[Exercise inputs Boundary: Start]

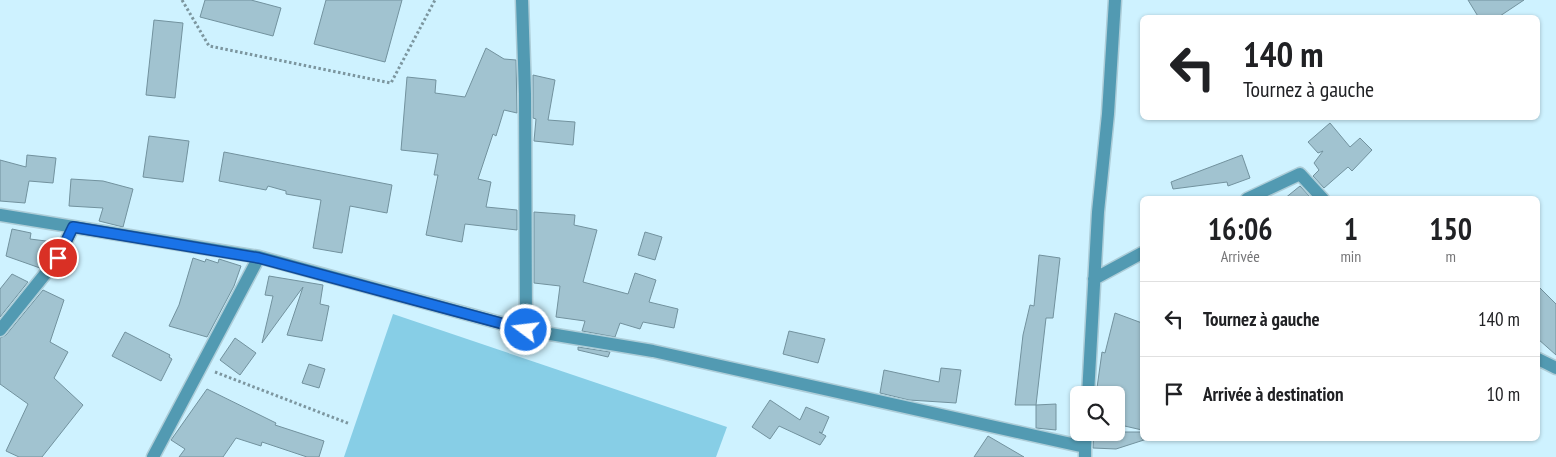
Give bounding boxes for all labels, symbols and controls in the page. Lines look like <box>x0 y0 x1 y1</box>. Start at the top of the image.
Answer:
text: 140 m <box>1243 31 1324 77</box>
icon: left <box>1160 35 1225 100</box>
text: Tournez à gauche <box>1243 75 1374 103</box>
text: 16:06 <box>1208 209 1273 248</box>
text: 1 <box>1344 209 1358 248</box>
text: 150 <box>1429 209 1472 248</box>
pin <box>37 237 79 279</box>
icon: arrive <box>44 244 72 272</box>
text: Arrivée <box>1221 246 1260 266</box>
text: min <box>1340 246 1361 266</box>
text: m <box>1445 246 1456 266</box>
position arrow <box>499 303 551 355</box>
icon: left <box>1160 305 1188 333</box>
text: Tournez à gauche <box>1203 307 1320 331</box>
text: 140 m <box>1478 307 1520 331</box>
icon: arrive <box>1160 380 1188 408</box>
text: Arrivée à destination <box>1203 382 1344 406</box>
text: 10 m <box>1487 382 1520 406</box>
map controls <box>1070 386 1125 441</box>
button: search <box>1070 386 1125 441</box>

[Exercise inputs Boundary: End]

■ Task item
Apart from the pictures, all of the data must be duplicated exactly as shown above.

■ Answer section
Give bounding boxes for all labels, symbols and controls in the page. Lines look like <box>x0 y0 x1 y1</box>. Start at the top of the image.
Answer:
text: 140 m <box>1243 31 1324 77</box>
icon: left <box>1160 35 1225 100</box>
text: Tournez à gauche <box>1243 75 1374 103</box>
text: 16:06 <box>1208 209 1273 248</box>
text: 1 <box>1344 209 1358 248</box>
text: 150 <box>1429 209 1472 248</box>
pin <box>37 237 79 279</box>
icon: arrive <box>44 244 72 272</box>
text: Arrivée <box>1221 246 1260 266</box>
text: min <box>1340 246 1361 266</box>
text: m <box>1445 246 1456 266</box>
position arrow <box>499 303 551 355</box>
icon: left <box>1160 305 1188 333</box>
text: Tournez à gauche <box>1203 307 1320 331</box>
text: 140 m <box>1478 307 1520 331</box>
icon: arrive <box>1160 380 1188 408</box>
text: Arrivée à destination <box>1203 382 1344 406</box>
text: 10 m <box>1487 382 1520 406</box>
map controls <box>1070 386 1125 441</box>
button: search <box>1070 386 1125 441</box>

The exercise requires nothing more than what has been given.